PubMed and MEDLINE data bases were searched for English-language articles by using "Alzheimer's disease", "CSF" and "neurotransmitter" as primary terms. No time or article type constraints were applied. Moreover, the lists of references were searched manually for additional articles.
Changes in various correlates of cholinergic, monoaminergic and amino acid neurotransmitter systems, as well as neuropeptides, have been observed in CSF of AD patients. However, as the results of these studies have been controversial, the importance of CSF neurotransmitter parameters as potential biomarkers in AD remains quite unclear. The observed discrepancies could be bypassed by implementation of new sensitive methods, such as novel proteomics approaches that include protein separation techniques, mass spectroscopy and targeted multiplex panels of specific analytes.

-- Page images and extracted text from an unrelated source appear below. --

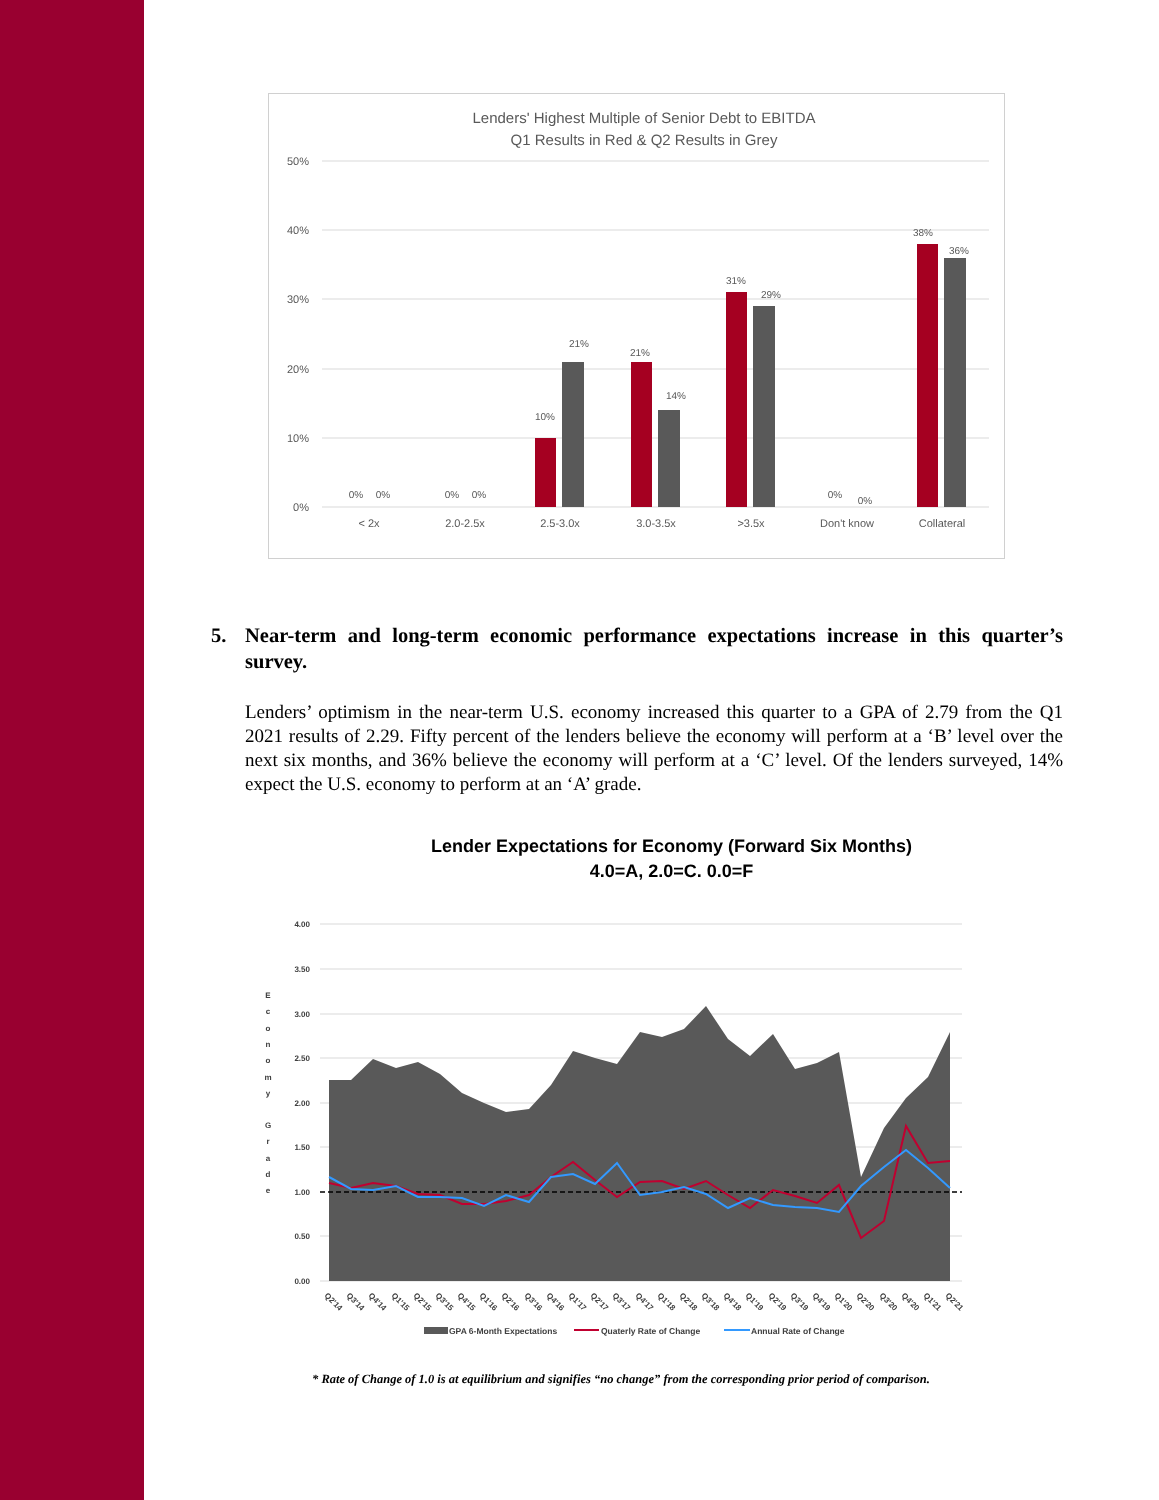Lenders' Highest Multiple of Senior Debt to EBITDA
Q1 Results in Red & Q2 Results in Grey
50%
40%
30%
20%
10%
0%
0%
0%
0%
0%
10%
21%
21%
14%
31%
29%
0%
0%
38%
36%
< 2x
2.0-2.5x
2.5-3.0x
3.0-3.5x
>3.5x
Don't know
Collateral
5. Near-term and long-term economic performance expectations increase in this quarter’s survey.
Lenders’ optimism in the near-term U.S. economy increased this quarter to a GPA of 2.79 from the Q1 2021 results of 2.29. Fifty percent of the lenders believe the economy will perform at a ‘B’ level over the next six months, and 36% believe the economy will perform at a ‘C’ level. Of the lenders surveyed, 14% expect the U.S. economy to perform at an ‘A’ grade.
Lender Expectations for Economy (Forward Six Months)
4.0=A, 2.0=C. 0.0=F
4.00
3.50
3.00
2.50
2.00
1.50
1.00
0.50
0.00
E c o n o m y G r a d e
Q2'14
Q3'14
Q4'14
Q1'15
Q2'15
Q3'15
Q4'15
Q1'16
Q2'16
Q3'16
Q4'16
Q1'17
Q2'17
Q3'17
Q4'17
Q1'18
Q2'18
Q3'18
Q4'18
Q1'19
Q2'19
Q3'19
Q4'19
Q1'20
Q2'20
Q3'20
Q4'20
Q1'21
Q2'21
GPA 6-Month Expectations
Quaterly Rate of Change
Annual Rate of Change
* Rate of Change of 1.0 is at equilibrium and signifies “no change” from the corresponding prior period of comparison.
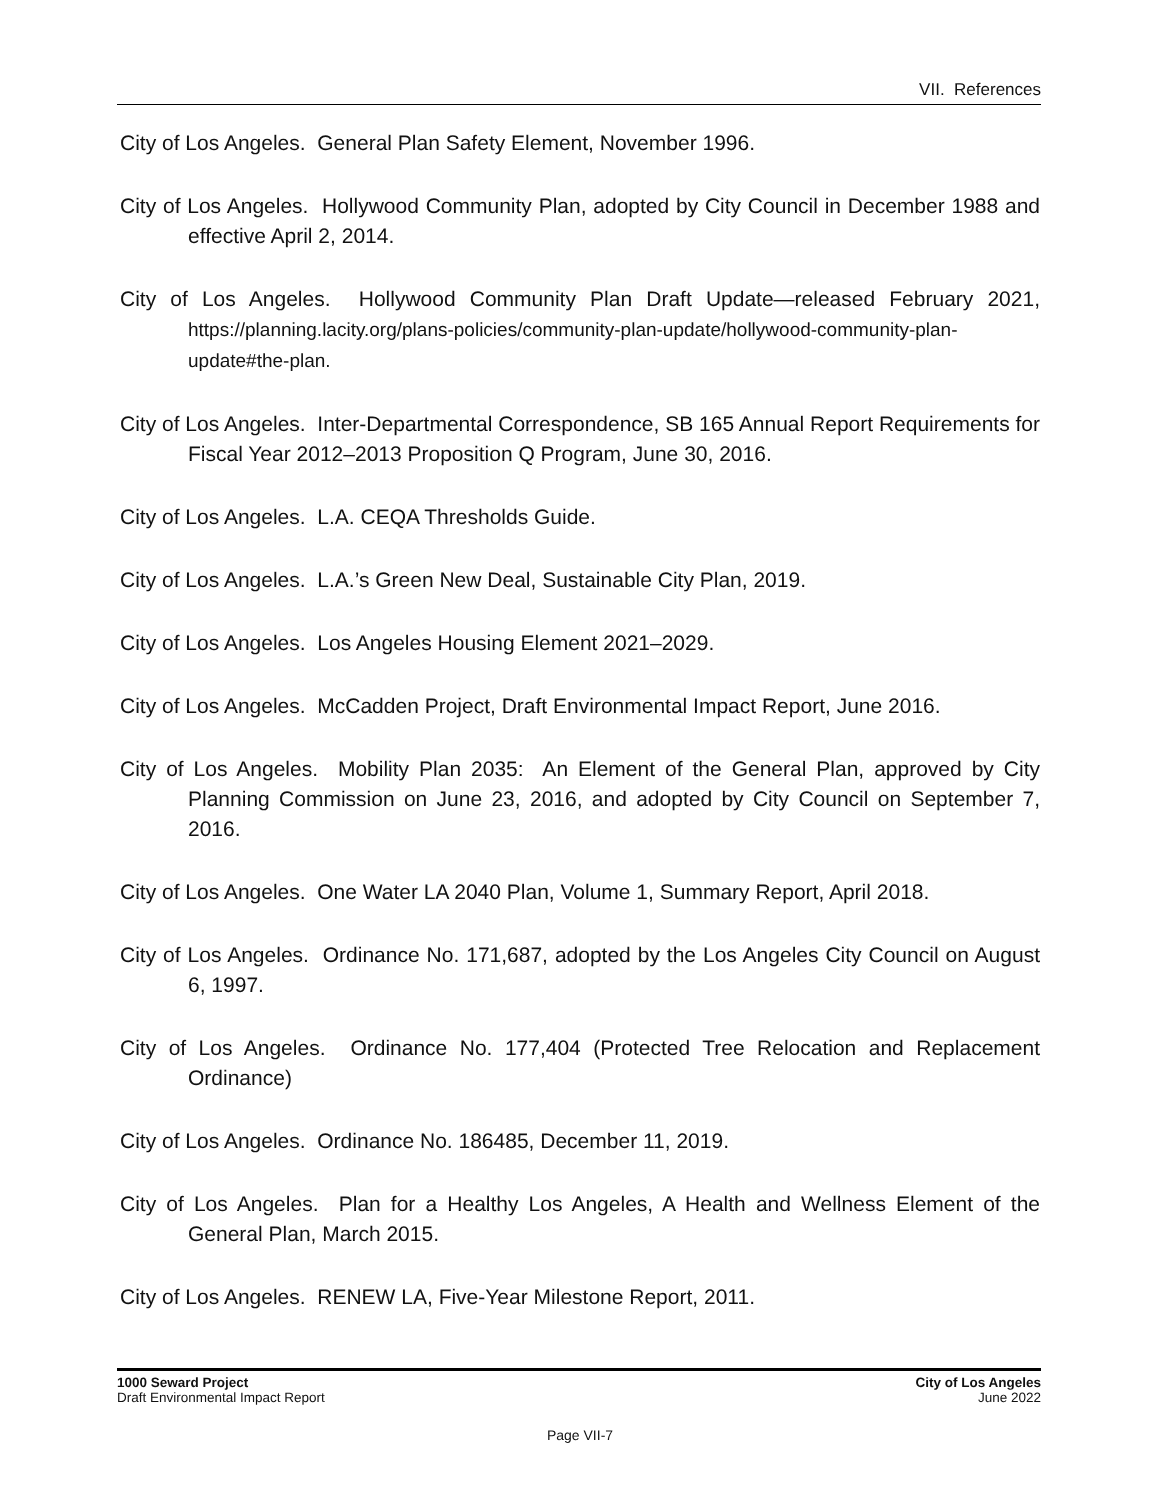VII. References
City of Los Angeles. General Plan Safety Element, November 1996.
City of Los Angeles. Hollywood Community Plan, adopted by City Council in December 1988 and effective April 2, 2014.
City of Los Angeles. Hollywood Community Plan Draft Update—released February 2021, https://planning.lacity.org/plans-policies/community-plan-update/hollywood-community-plan-update#the-plan.
City of Los Angeles. Inter-Departmental Correspondence, SB 165 Annual Report Requirements for Fiscal Year 2012–2013 Proposition Q Program, June 30, 2016.
City of Los Angeles. L.A. CEQA Thresholds Guide.
City of Los Angeles. L.A.’s Green New Deal, Sustainable City Plan, 2019.
City of Los Angeles. Los Angeles Housing Element 2021–2029.
City of Los Angeles. McCadden Project, Draft Environmental Impact Report, June 2016.
City of Los Angeles. Mobility Plan 2035: An Element of the General Plan, approved by City Planning Commission on June 23, 2016, and adopted by City Council on September 7, 2016.
City of Los Angeles. One Water LA 2040 Plan, Volume 1, Summary Report, April 2018.
City of Los Angeles. Ordinance No. 171,687, adopted by the Los Angeles City Council on August 6, 1997.
City of Los Angeles. Ordinance No. 177,404 (Protected Tree Relocation and Replacement Ordinance)
City of Los Angeles. Ordinance No. 186485, December 11, 2019.
City of Los Angeles. Plan for a Healthy Los Angeles, A Health and Wellness Element of the General Plan, March 2015.
City of Los Angeles. RENEW LA, Five-Year Milestone Report, 2011.
1000 Seward Project
Draft Environmental Impact Report
City of Los Angeles
June 2022
Page VII-7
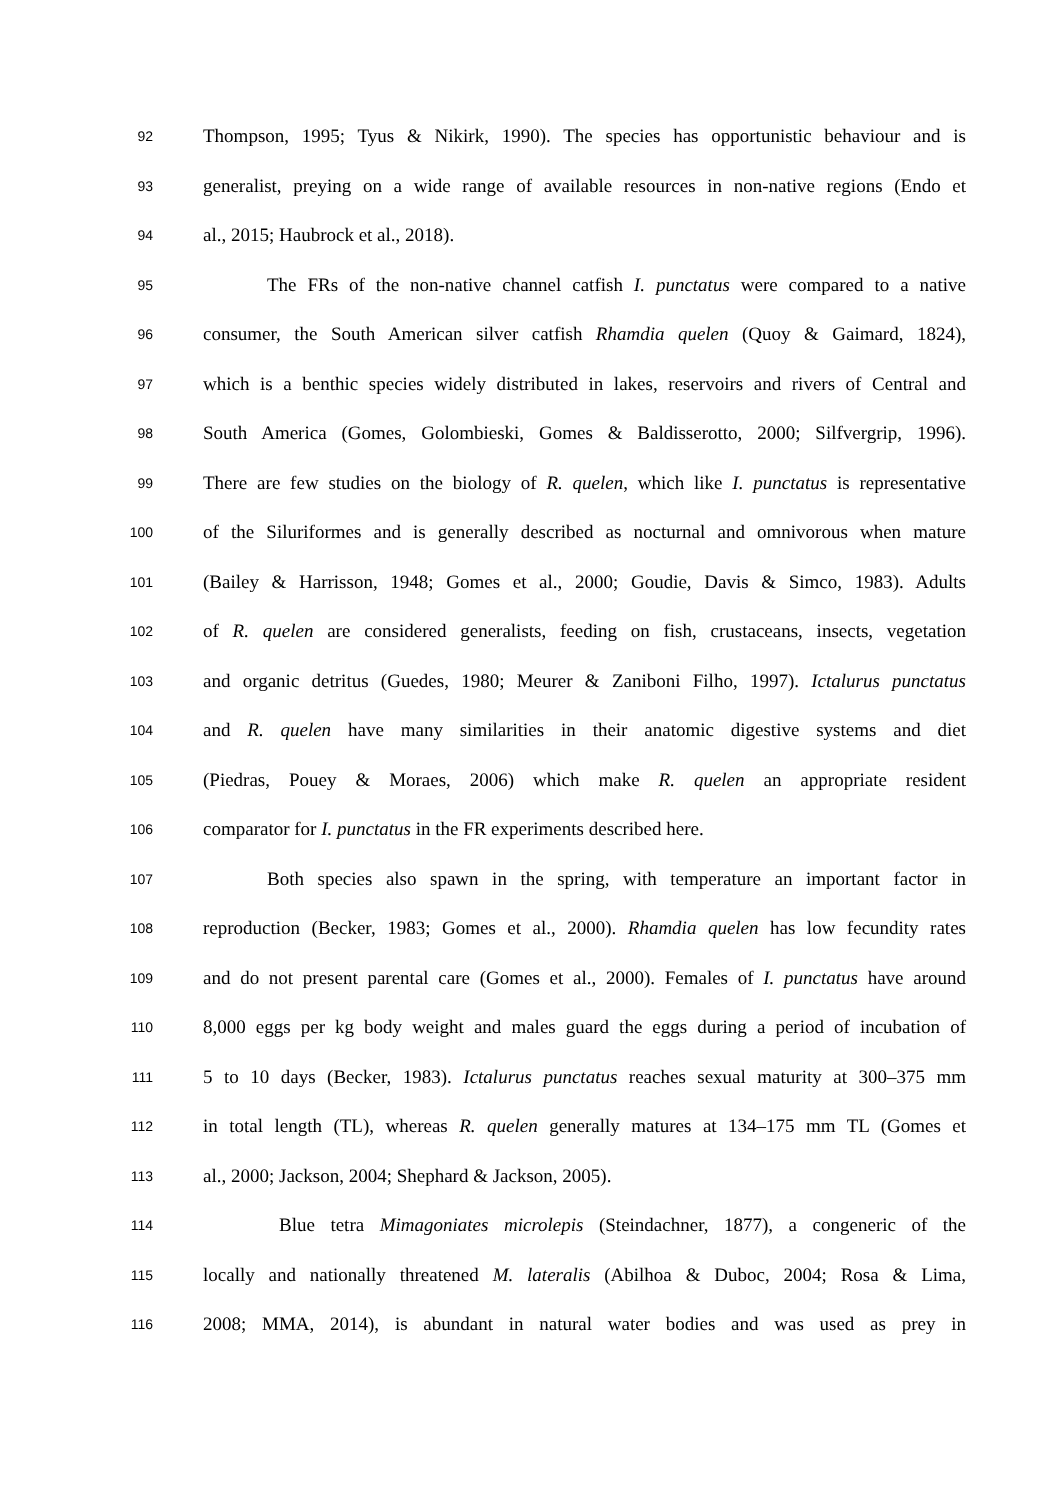92
Thompson, 1995; Tyus & Nikirk, 1990). The species has opportunistic behaviour and is
93
generalist, preying on a wide range of available resources in non-native regions (Endo et
94
al., 2015; Haubrock et al., 2018).
95
The FRs of the non-native channel catfish I. punctatus were compared to a native
96
consumer, the South American silver catfish Rhamdia quelen (Quoy & Gaimard, 1824),
97
which is a benthic species widely distributed in lakes, reservoirs and rivers of Central and
98
South America (Gomes, Golombieski, Gomes & Baldisserotto, 2000; Silfvergrip, 1996).
99
There are few studies on the biology of R. quelen, which like I. punctatus is representative
100
of the Siluriformes and is generally described as nocturnal and omnivorous when mature
101
(Bailey & Harrisson, 1948; Gomes et al., 2000; Goudie, Davis & Simco, 1983). Adults
102
of R. quelen are considered generalists, feeding on fish, crustaceans, insects, vegetation
103
and organic detritus (Guedes, 1980; Meurer & Zaniboni Filho, 1997). Ictalurus punctatus
104
and R. quelen have many similarities in their anatomic digestive systems and diet
105
(Piedras, Pouey & Moraes, 2006) which make R. quelen an appropriate resident
106
comparator for I. punctatus in the FR experiments described here.
107
Both species also spawn in the spring, with temperature an important factor in
108
reproduction (Becker, 1983; Gomes et al., 2000). Rhamdia quelen has low fecundity rates
109
and do not present parental care (Gomes et al., 2000). Females of I. punctatus have around
110
8,000 eggs per kg body weight and males guard the eggs during a period of incubation of
111
5 to 10 days (Becker, 1983). Ictalurus punctatus reaches sexual maturity at 300–375 mm
112
in total length (TL), whereas R. quelen generally matures at 134–175 mm TL (Gomes et
113
al., 2000; Jackson, 2004; Shephard & Jackson, 2005).
114
Blue tetra Mimagoniates microlepis (Steindachner, 1877), a congeneric of the
115
locally and nationally threatened M. lateralis (Abilhoa & Duboc, 2004; Rosa & Lima,
116
2008; MMA, 2014), is abundant in natural water bodies and was used as prey in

Although no individual CSF neurotransmitter correlate was demonstrated as suitable biomarker of AD, a combined profile of several CSF neurochemical parameters might show enhanced sensitivity and specificity and thus contribute to earlier and more accurate diagnosis of AD, crucial for application of effective treatments.
阿尔茨海默病(AD)是一种严重的神经退行性疾病,其特征为进行性认知和功能衰退,以及多种神经精神和心理症状及行为功能障碍。各种研究表明,不同神经递质系统不仅在与AD相关的认知方面发挥作用,在精神病性症状以及行为和情感缺陷方面也发挥作用。由于位置相邻,AD患者大脑中发生的病理性神经化学变化很可能会在脑脊液(CSF)中得到反映。本综述的目的是总结AD患者脑脊液神经递质的相关性,以便进一步了解神经递质改变在AD病理生理学中的潜在作用,并提供新的AD生物标志物。
以“阿尔茨海默病”“脑脊液”和“神经递质”作为主要检索词,在PubMed和MEDLINE数据库中检索英文文章。未设置时间或文章类型限制。此外,还手动检索参考文献列表以查找其他文章。
在AD患者的脑脊液中观察到胆碱能、单胺能和氨基酸神经递质系统以及神经肽的各种相关性变化。然而,由于这些研究结果存在争议,脑脊液神经递质参数作为AD潜在生物标志物的重要性仍相当不明确。可以通过采用新的灵敏方法,如包括蛋白质分离技术、质谱和特定分析物靶向多重分析板的新型蛋白质组学方法,来绕过观察到的差异。
尽管没有单一的脑脊液神经递质相关性被证明是AD的合适生物标志物,但几种脑脊液神经化学参数的综合特征可能会显示出更高的敏感性和特异性,从而有助于AD的早期更准确诊断,这对有效治疗的应用至关重要。